Algemeen geldt dat de verhouding tussen direct geluid, vroege reflecties en galm de akoestische kwaliteit van de omgeving (concertzaal, kerk, studio of huiskamer) bepalen. Vooral de eerste reflecties die onze oren van de zijkanten bereiken dragen aanzienlijk bij tot de herkenning van dergelijke locaties (zie B. Wagener: “Räumliche Verteilungen der Hörrichtungen in synthetischen Schallfeldern”, Acustica, vol. 25, okt. 1971).

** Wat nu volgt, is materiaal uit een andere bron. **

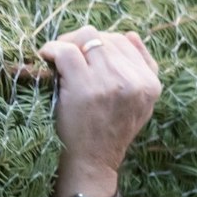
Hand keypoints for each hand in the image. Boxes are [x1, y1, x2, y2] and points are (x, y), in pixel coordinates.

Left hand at [38, 27, 162, 196]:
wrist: (92, 162)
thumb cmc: (109, 132)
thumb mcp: (140, 105)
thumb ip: (142, 71)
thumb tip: (130, 34)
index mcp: (150, 83)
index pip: (124, 41)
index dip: (100, 43)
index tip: (84, 53)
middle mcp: (133, 80)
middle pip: (104, 37)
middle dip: (82, 41)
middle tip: (65, 53)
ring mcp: (109, 82)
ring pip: (86, 38)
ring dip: (66, 43)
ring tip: (56, 56)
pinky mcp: (84, 86)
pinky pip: (66, 51)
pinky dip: (52, 49)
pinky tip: (46, 57)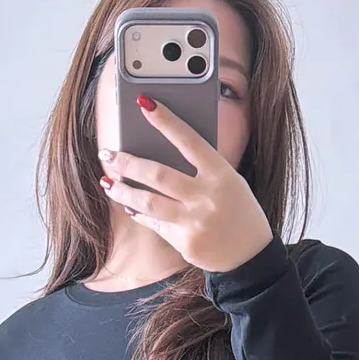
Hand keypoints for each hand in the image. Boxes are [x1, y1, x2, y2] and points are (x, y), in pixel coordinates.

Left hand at [97, 96, 273, 275]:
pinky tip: (129, 207)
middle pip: (158, 174)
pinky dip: (140, 215)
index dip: (165, 120)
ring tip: (108, 183)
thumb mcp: (229, 181)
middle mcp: (207, 197)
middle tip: (108, 154)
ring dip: (122, 192)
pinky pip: (155, 224)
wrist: (250, 256)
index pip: (188, 140)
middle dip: (127, 163)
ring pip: (148, 202)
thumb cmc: (237, 211)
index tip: (143, 103)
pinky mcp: (186, 244)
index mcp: (221, 174)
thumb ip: (201, 168)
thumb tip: (158, 153)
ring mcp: (195, 222)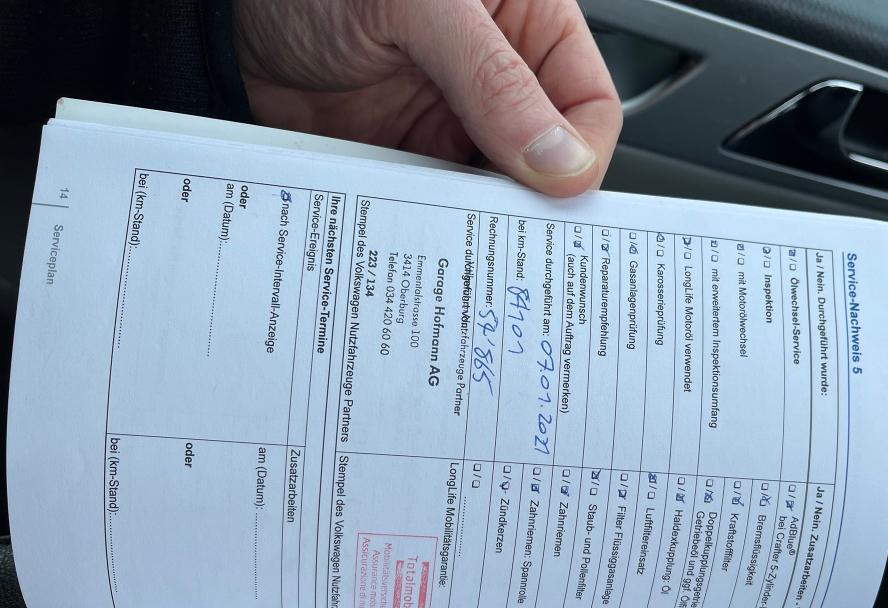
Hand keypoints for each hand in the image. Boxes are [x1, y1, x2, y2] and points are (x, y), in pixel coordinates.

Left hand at [233, 0, 621, 196]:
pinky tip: (427, 230)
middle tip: (516, 229)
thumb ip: (493, 79)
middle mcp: (495, 78)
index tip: (557, 189)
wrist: (229, 22)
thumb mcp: (420, 6)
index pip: (588, 102)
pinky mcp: (409, 158)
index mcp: (524, 24)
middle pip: (548, 158)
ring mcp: (451, 122)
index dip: (582, 151)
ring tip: (468, 235)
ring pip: (496, 191)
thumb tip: (558, 158)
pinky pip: (440, 205)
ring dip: (484, 218)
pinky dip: (438, 226)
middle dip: (536, 197)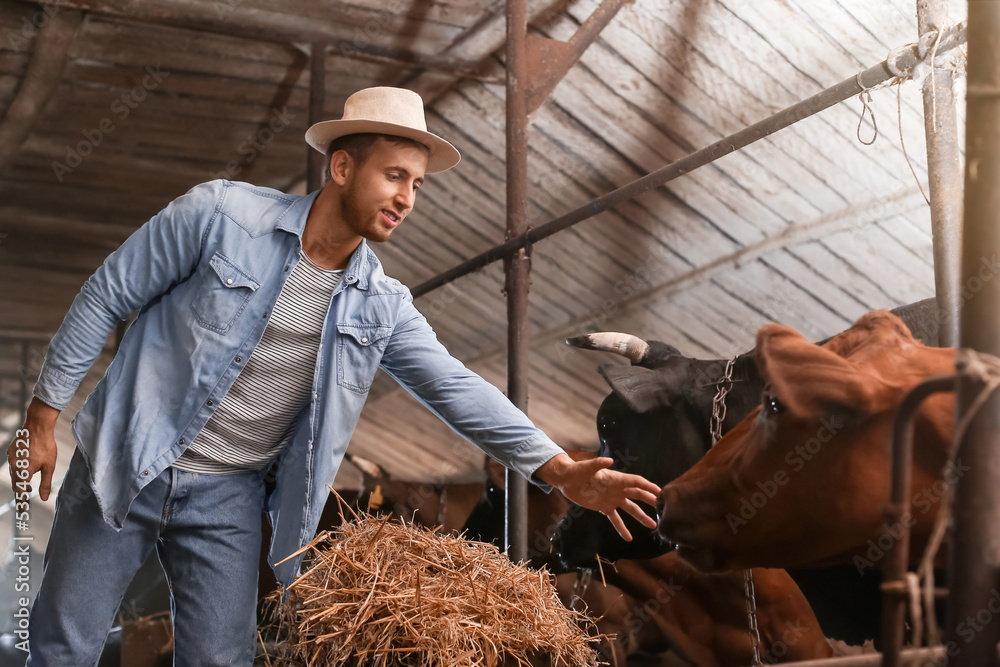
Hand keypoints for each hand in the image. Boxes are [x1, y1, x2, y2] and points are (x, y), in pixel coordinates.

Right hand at [6, 398, 59, 500]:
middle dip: (21, 488)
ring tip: (28, 482)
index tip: (23, 507)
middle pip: (15, 482)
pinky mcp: (11, 450)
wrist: (38, 426)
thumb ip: (45, 484)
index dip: (21, 499)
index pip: (20, 490)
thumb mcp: (49, 467)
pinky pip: (13, 463)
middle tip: (27, 493)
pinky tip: (25, 466)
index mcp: (22, 471)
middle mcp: (14, 465)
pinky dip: (18, 468)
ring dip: (20, 478)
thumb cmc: (46, 446)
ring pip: (14, 472)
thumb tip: (44, 498)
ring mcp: (11, 457)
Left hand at [535, 453, 660, 540]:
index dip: (648, 486)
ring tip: (653, 526)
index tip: (660, 492)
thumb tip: (609, 460)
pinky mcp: (604, 507)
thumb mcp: (586, 467)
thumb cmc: (577, 471)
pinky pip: (615, 519)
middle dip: (650, 501)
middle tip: (662, 509)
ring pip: (630, 509)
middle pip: (637, 495)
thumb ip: (597, 464)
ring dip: (641, 517)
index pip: (636, 482)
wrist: (567, 480)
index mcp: (616, 478)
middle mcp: (617, 489)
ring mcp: (612, 499)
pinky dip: (621, 528)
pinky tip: (628, 538)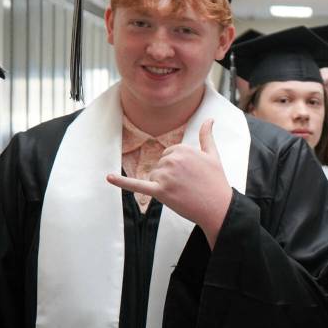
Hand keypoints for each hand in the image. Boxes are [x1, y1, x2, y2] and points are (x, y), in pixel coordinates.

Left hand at [107, 119, 233, 246]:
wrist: (219, 207)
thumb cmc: (216, 182)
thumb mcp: (213, 155)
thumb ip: (207, 136)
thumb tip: (209, 120)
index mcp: (182, 148)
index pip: (169, 154)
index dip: (179, 167)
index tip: (192, 175)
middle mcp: (172, 160)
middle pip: (160, 165)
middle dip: (171, 176)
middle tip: (190, 185)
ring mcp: (165, 176)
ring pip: (154, 177)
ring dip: (165, 186)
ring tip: (184, 192)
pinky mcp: (159, 192)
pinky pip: (137, 185)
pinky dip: (122, 182)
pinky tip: (109, 178)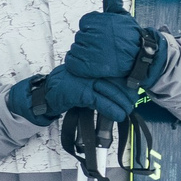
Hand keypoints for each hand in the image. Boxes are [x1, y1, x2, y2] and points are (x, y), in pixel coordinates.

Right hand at [8, 67, 136, 125]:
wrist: (45, 94)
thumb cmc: (65, 88)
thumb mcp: (84, 80)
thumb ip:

Voor een behoorlijk ‘surround-sound’ muzieksysteem dat ‘ambience gerelateerde’ informatie goed moet kunnen weergeven, is deze voorwaarde een belangrijk uitgangspunt. Het betekent dat de volgende eisen moeten worden gesteld aan het weergavesysteem:

-          goede richtinggevoeligheid voor het directe geluid

-          redelijke richtinggevoeligheid voor de vroege reflecties

-          diffuse weergave van galm

 

In talloze gepubliceerde onderzoeken tot die tijd werd vooral aandacht geschonken aan de richtingskarakteristieken van surround-sound systemen die nuttig zijn voor de weergave van het directe geluid. Voor de weergave van orkestrale muziek is een eerste voorwaarde dat het grootste gedeelte van de halve cirkel aan de voorkant kan worden gevuld met een homogeen klankbeeld.

Met het quadrafonische systeem dat gebruik maakte van een configuratie met vier luidsprekers was dat niet afdoende mogelijk omdat het geluid voor werd bepaald op basis van slechts twee luidsprekers. Pogingen om dit beeld over een grotere hoek te verdelen door daarvoor ook de achterluidsprekers te gebruiken, waren niet erg succesvol en liepen doorgaans uit op een instabiele reproductie, die ook bij menig 5.1 configuratie nog optrad.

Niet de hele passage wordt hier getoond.